We have been together for 16 years. I don't even know where to begin, he's very work driven. I work PT and do all the childcare/housework blah blah blah. This doesn't bother me.
Recently though things have just deteriorated. He comes home from work, barely speaks to the children or asks how they are. First thing he said to ds1 (15) tonight was to take the dog out, nothing else.
I've tried speaking to him on numerous occasions about taking more of an interest in dc's but he thinks it's a personal attack on him and gets all defensive then storms off.
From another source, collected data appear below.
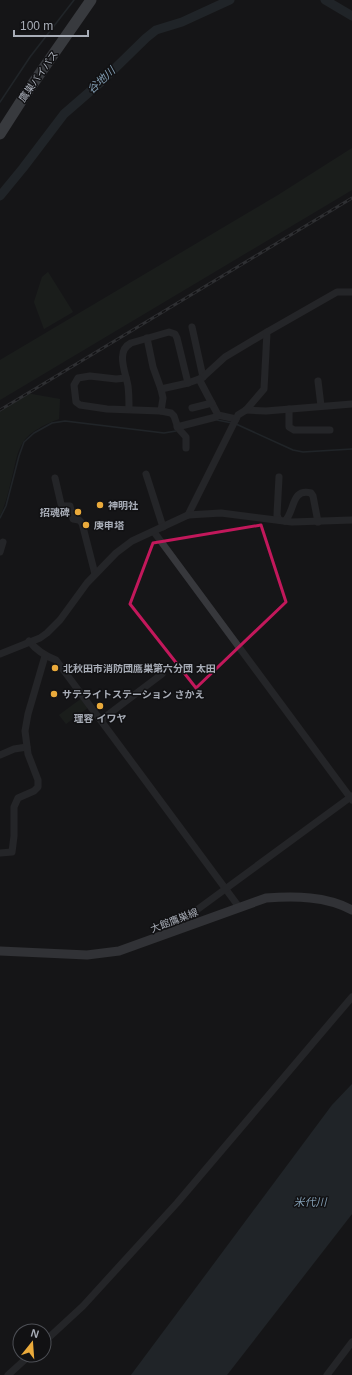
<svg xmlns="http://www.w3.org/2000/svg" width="352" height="1375" font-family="Arial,'Noto Sans JP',sans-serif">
	<rect width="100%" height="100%" fill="#161618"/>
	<g fill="#202721">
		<path d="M352 148V190L0 400V360L278 195Z"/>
		<path d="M48 272 73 312 44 329 34 302 42 277Z"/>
		<path d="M26 393 60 399 59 419C49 422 29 432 23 442 18 450 16 459 14 468 10 485 7 501 0 516V409Z"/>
		<path d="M82 698 89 707 66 724 59 715Z"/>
	</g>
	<path fill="#2e373d" d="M352 1084V1214L227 1375H131L332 1105Z"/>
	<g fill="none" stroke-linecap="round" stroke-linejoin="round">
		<g stroke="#2e373d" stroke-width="1.5">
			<path d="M0 102 30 57 74 0"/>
			<path d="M217 420 232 423"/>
			<path d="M236 424 293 450 303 452 352 449"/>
			<path d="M0 518 6 506 19 456 24 442 34 433 52 423 65 421 164 433 176 431"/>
		</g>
		<g stroke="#2e373d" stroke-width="9">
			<path d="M325 0 352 16"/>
			<path d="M0 196 23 168 64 114 102 81 146 38 156 30 182 22 230 0"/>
		</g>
		<g stroke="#37383c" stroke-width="7">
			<path d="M192 327 203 377"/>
			<path d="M147 338 153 367 161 389"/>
			<path d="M126 378 116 379 90 376 78 378 74 385 76 402 80 405 107 409 161 411 163 398 161 389 188 383 202 378 225 357 267 332"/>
			<path d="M199 379 218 415 236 419"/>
			<path d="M318 381 321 406"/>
			<path d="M192 408 212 403"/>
			<path d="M129 409C129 401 129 394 128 386 126 373 115 351 131 343L169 332 175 334 177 338 188 383"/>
			<path d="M289 409V427L294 430H330"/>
			<path d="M246 410 266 411 352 404"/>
			<path d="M161 411 171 413 174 416 178 428 186 437V448"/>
			<path d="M177 427 216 417 218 415"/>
			<path d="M146 474 163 527"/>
			<path d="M279 477 277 515 279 520"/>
			<path d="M55 478 61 504 63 506H70L73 519 79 520 82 523 95 574"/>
			<path d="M188 515 238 415 246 410 264 389 267 332 337 292H352"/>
			<path d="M285 521C295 511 291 488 311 493L313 496 318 522"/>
			<path d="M154 532 352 800"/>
			<path d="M0 552 3 542"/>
			<path d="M29 641C37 651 45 656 56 660L239 907"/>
			<path d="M0 654 40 638 47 633 60 620 87 583 116 553 132 541 188 515 221 513 292 522 352 520"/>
			<path d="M101 720 162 674"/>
			<path d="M0 755 14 749 27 747"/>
			<path d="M0 853 12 852 14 836V807L18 798 34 791 38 787V780L28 754 25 731 28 714 45 656"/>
			<path d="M173 932 179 923 352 796"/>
			<path d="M44 1342 83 1306 177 1203 352 997"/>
			<path d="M8 1375 30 1355"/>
			<path d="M327 1375 352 1342"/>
		</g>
		<path stroke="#53555b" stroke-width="9" d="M0 951 87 955 119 951 266 898C295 896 326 896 352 910"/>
		<path stroke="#63666d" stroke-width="11" d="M0 134 25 95 91 0"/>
		<g stroke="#4c4e53" stroke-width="3">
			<path id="rail" d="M0 410 352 198"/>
		</g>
		<use href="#rail" stroke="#111113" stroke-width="1.5" stroke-dasharray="4.5" stroke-linecap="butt"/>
	</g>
	<path d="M0 0H352V1375H0ZM261 525 286 602 196 688 130 604 153 543Z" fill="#161618" fill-opacity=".55" fill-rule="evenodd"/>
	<path fill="none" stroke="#c2185b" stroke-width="3" stroke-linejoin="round" d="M261 525 286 602 196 688 130 604 153 543Z"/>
	<g fill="#eaaa3b" stroke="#111113" stroke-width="1.5">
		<circle cx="100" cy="505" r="4"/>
		<circle cx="78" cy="512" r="4"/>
		<circle cx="86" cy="525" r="4"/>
		<circle cx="55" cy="668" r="4"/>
		<circle cx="54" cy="694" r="4"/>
		<circle cx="100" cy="706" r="4"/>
	</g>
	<g text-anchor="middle" stroke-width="3" stroke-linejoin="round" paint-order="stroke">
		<g font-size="10" fill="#a8adb7" stroke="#111113">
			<text transform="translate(38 76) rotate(-55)" y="4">鷹巣バイパス</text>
			<text transform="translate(174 920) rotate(-21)" y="4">大館鷹巣線</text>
		</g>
		<g font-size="10" font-weight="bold" fill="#a8adb7" stroke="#111113" text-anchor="start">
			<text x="108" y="509">神明社</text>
			<text x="70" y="516" text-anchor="end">招魂碑</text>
			<text x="94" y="529">庚申塔</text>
			<text x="63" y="672">北秋田市消防団鷹巣第六分団 太田</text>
			<text x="62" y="698">サテライトステーション さかえ</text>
			<text x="100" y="722" text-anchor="middle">理容 イワヤ</text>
		</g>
		<g font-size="11" font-style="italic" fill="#819cb1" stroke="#111113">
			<text transform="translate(101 80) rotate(-43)" y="4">谷地川</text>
			<text x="310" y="1206">米代川</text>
		</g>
	</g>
	<g transform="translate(32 1343) rotate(17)"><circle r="19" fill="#111113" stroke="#4d4f55"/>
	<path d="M0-3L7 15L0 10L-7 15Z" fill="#eaaa3b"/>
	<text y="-6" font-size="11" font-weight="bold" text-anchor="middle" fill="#a8adb7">N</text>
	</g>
	<path d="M14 30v6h74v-6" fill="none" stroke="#a8adb7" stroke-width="2"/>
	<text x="20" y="30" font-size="12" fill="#a8adb7" stroke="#111113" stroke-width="3" paint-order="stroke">100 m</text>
</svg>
Financially he pays the bills. I pay for the dc's phones every month and a couple more Direct Debits then buying shoes, clothes etc for dc. I never buy myself anything. We actually argued on my last pay day whilst out shopping because he said he doesn't know what I do with all my money. I work 20 hours pw on minimum wage. Not exactly sitting on a fortune every month.
I don't smoke, drink, go out at all. My whole life is work, kids, work, kids. Don't get me wrong I love my kids, they are the only thing keeping me going right now.
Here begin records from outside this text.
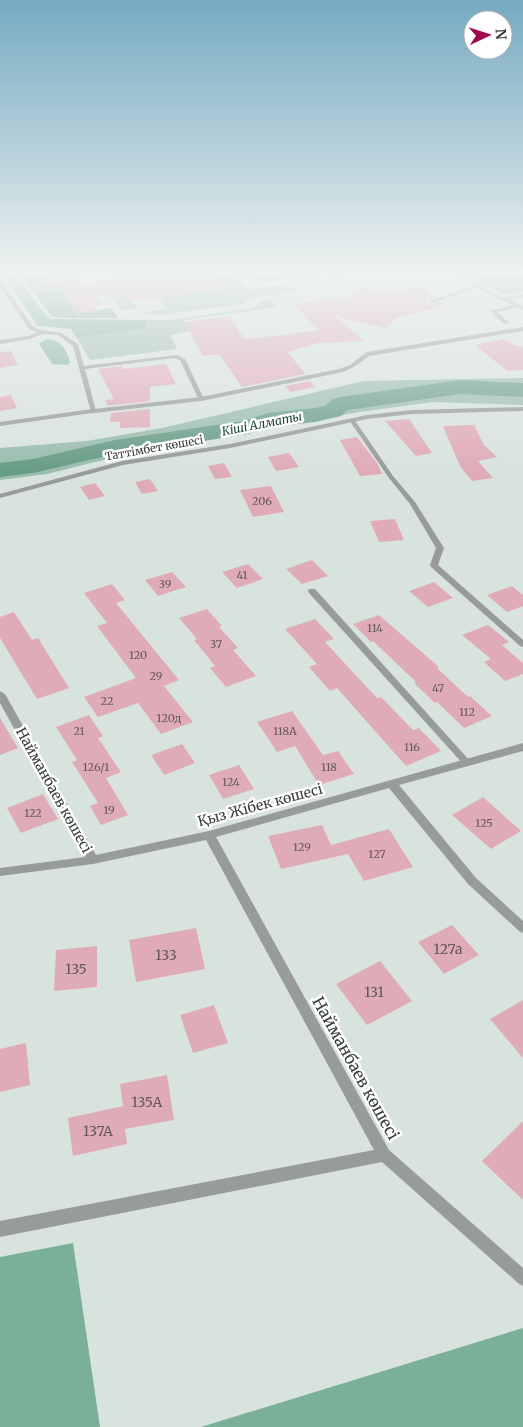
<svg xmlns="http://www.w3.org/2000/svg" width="523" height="1427" viewBox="0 0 523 1427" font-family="Merriweather,serif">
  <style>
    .green { fill: #9abcae }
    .forest { fill: #7aaf9a }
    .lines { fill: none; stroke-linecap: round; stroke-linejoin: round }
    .river { fill: #689c87; fill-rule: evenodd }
    .building { fill: #e0abb9 }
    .service { fill: #979b99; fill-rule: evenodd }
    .minor { fill: #979b99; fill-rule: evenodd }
    .labels { text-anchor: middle; stroke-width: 5; stroke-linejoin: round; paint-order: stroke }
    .far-street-label { font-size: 11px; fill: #393d3b; stroke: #fff }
    .number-label { font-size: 11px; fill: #63585a }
    .far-water-label { font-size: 12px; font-style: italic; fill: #144233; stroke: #fff }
    .street-label { font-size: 14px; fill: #393d3b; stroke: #fff }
    .near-number-label { font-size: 14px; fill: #63585a }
    .near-street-label { font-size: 16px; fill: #393d3b; stroke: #fff }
  </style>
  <rect width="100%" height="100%" fill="#d9e3de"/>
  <path class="green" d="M208 271H231L247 289 288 284 296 292 251 298 244 304 156 315 140 313 166 309 158 297 222 288Z
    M242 271H362L363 272 333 276 330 274 254 284Z
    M126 293 137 308 122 310 111 295Z
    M269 299 277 307 184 320 190 331 170 335 177 349 90 360 77 338 146 329 148 320H172L252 308 261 301Z
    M523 378V405L433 402 359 412 99 461 47 474 0 480V448L87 441 162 428 364 381Z"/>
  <path class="forest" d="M0 271H14L46 316 52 319 148 320 146 329 77 338 71 329 38 326Z
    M18 271H42L51 287 61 286 76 314 112 308 118 318H61L51 316Z
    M465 271H523V292L506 295 487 287Z
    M46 339C59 339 67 349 70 362L67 365 52 364 39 344Z
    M73 1243 100 1427H0V1257Z
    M523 1328V1427H201Z"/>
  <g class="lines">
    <path class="river" d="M460 380 523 383V397L460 394 348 410 341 416 315 422 271 427 248 434 115 454 33 473 0 477V463L33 459 115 440 243 421 268 413 315 408 325 406 333 399 341 397Z"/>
  </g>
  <path class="building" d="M42 271H70L78 283 116 279 110 271H208L222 288 132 301 126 293 96 297 102 305 95 306 96 311 76 314 61 286 51 287Z
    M422 286 435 297 427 300 428 304 442 302 445 305 394 319 392 323 384 328 335 316 364 341 318 343 288 352 305 374 242 387 219 354 203 356 184 322 230 316 244 339 283 335 318 330 297 308 290 305 353 296 348 291 366 288 374 295Z
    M504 339 512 344 523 347V370L507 371 475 345Z
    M11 351 18 365 0 368V352Z
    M166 364 176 384 150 387V401L108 406 105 400 114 399 98 369 121 366 123 369Z
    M310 381 315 387 290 392 285 386Z
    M11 395 17 408 0 411V397Z
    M150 409V427L120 428V422H110L111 413Z
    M409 419 432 453 416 456 385 421Z
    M474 425 484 445 497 457 478 461 493 478 472 481 460 466 443 426Z
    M357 437 377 463 382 474 360 476 340 440Z
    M289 453 299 467 276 471 268 457Z
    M224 463 232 477 215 479 208 466Z
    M150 479 158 491 142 494 135 482Z
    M95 483 105 496 89 500 80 487Z
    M271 486 284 512 253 517 240 490Z
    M395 519 404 540 379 542 370 521Z
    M312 560 328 576 302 584 286 569Z
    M248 564 263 579 237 588 222 572Z
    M172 572 186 587 158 596 145 580Z
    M434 582 453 598 428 607 409 591Z
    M112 584 125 600 116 603 179 680 164 686 193 722 161 734 138 703 98 717 84 697 136 678 97 626 107 623 84 593Z
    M512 586 523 595V606L507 612 487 595Z
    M207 609 222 626 219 627 238 648 233 650 256 676 226 687 210 668 215 666 194 640 197 639 179 618Z
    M14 612 32 640 38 638 69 688 37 699 0 638V617Z
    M379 615 439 667 437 668 468 697 470 696 492 716 464 728 437 702 435 703 414 683 416 682 373 641 371 642 353 624Z
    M315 619 334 639 325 642 377 698 381 697 413 730 419 728 441 751 406 766 337 688 330 691 309 667 317 664 285 629Z
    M488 625 509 642 502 645 523 663V674L505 681 484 662 491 659 462 635Z
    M292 711 323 755 338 751 354 774 319 785 295 746 277 752 257 722Z
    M89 715 103 736 98 738 121 772 106 778 128 815 101 825 90 806 98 803 72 762 77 760 56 727Z
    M0 718 18 748 0 755Z
    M182 744 195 763 164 775 151 755Z
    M239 765 254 789 223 799 209 775Z
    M43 794 58 819 21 833 7 808Z
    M483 797 521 831 491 849 452 815Z
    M322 825 331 845 389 829 413 867 364 881 348 854 281 869 268 836Z
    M452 925 479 955 444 974 418 942Z
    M196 928 205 969 136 982 129 940Z
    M97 946V987L54 991 56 950Z
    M380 961 412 1001 367 1025 336 984Z
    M523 1000V1058L490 1019Z
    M214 1005 228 1043 193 1053 180 1015Z
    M26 1043 30 1085 0 1092V1049Z
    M167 1075 174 1120 125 1129 127 1144 73 1156 68 1118 123 1106 120 1084Z
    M523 1121V1200L482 1161Z"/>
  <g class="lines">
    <path class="service" d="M455 271C470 271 486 295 503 297 509 297 517 295 523 294V298L509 299 523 306V310L518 307 497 312 509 323 504 324 490 311 514 305 492 296 477 288 433 303H429V301L474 286Z
      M0 281 2 282 33 327 43 330 61 333 78 344 84 366 177 355 185 359 204 399 199 400 180 360 174 358 85 369 96 411 91 412 73 346 58 335 43 334 30 339 0 344V340L29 336 37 332 29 329 0 287Z
      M352 418 354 419 393 476 415 502 444 548 438 565 523 640V647L520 646 431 567 430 565 436 548 410 504 389 478 349 420Z
      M309 589H315L470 761 472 763 470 765H464L309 593 308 591Z"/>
    <path class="minor" d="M523 327V331L369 356 354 367 343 372 201 401 85 414 0 426V422L85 410 201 397 339 369 350 365 367 352Z
      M523 407V411L412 414 367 419 230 448 123 465 0 498V494L122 461 230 444 367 415 412 410Z
      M0 691 5 694 96 855 209 831 523 743V751L399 785 476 878 523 921V933L519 931 468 884 389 788 216 837 389 1150 523 1268V1286L518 1283 382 1162 0 1237V1221L374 1150 206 840 93 864 0 876V868L85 857 0 703Z"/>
  </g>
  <linearGradient id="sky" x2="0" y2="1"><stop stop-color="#75aac1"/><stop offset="0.58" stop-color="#eef2f0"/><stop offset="1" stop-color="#eef2f0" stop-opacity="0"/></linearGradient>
  <rect width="523" height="471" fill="url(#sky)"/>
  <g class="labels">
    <g class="far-street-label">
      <text transform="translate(154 448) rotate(-10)" y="4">Таттімбет көшесі</text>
    </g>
    <g class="number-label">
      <text x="262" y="505">206</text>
      <text x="242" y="579">41</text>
      <text x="165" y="588">39</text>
      <text x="375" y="632">114</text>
      <text x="216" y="648">37</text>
      <text x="138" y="659">120</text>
      <text x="156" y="680">29</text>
      <text x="438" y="692">47</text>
      <text x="107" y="705">22</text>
      <text x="467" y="716">112</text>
      <text x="169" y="722">120д</text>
      <text x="79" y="735">21</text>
      <text x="285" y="735">118А</text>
      <text x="412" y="751">116</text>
      <text x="96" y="771">126/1</text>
      <text x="329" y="771">118</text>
      <text x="231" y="786">124</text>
      <text x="109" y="814">19</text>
      <text x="33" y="817">122</text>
      <text x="484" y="827">125</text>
      <text x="302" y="851">129</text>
      <text x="377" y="858">127</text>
    </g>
    <g class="far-water-label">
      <text transform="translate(262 424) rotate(-11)" y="4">Кіші Алматы</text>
    </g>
    <g class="street-label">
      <text transform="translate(54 790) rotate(61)" y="5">Найманбаев көшесі</text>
      <text transform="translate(260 805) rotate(-15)" y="5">Қыз Жібек көшесі</text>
    </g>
    <g class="near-number-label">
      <text x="448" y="954">127а</text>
      <text x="166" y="960">133</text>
      <text x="76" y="974">135</text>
      <text x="374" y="997">131</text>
      <text x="147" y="1107">135А</text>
      <text x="98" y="1136">137А</text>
    </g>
    <g class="near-street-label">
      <text transform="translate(356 1068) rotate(61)" y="6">Найманбаев көшесі</text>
    </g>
  </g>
  <g transform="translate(488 35) rotate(86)"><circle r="24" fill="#ffffff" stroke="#b0b1b1"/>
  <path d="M0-4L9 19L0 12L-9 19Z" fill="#9f0950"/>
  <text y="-8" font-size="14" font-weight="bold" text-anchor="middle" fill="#393d3b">N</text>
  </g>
</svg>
As the title says I can't even speak to him at all. I feel utterly miserable. It's half term here, I'm off work and can't even afford to do anything. At the moment I'm in the bedroom and he's watching football.
It probably reads like a big jumbled up mess but just had to get it down. I just want to scream. I even thought about just walking out the door yesterday and not coming back. I feel like I'm walking on eggshells half the time. The laughter and fun we used to have has just gone and I don't know if it will be back. I just don't know what to do right now.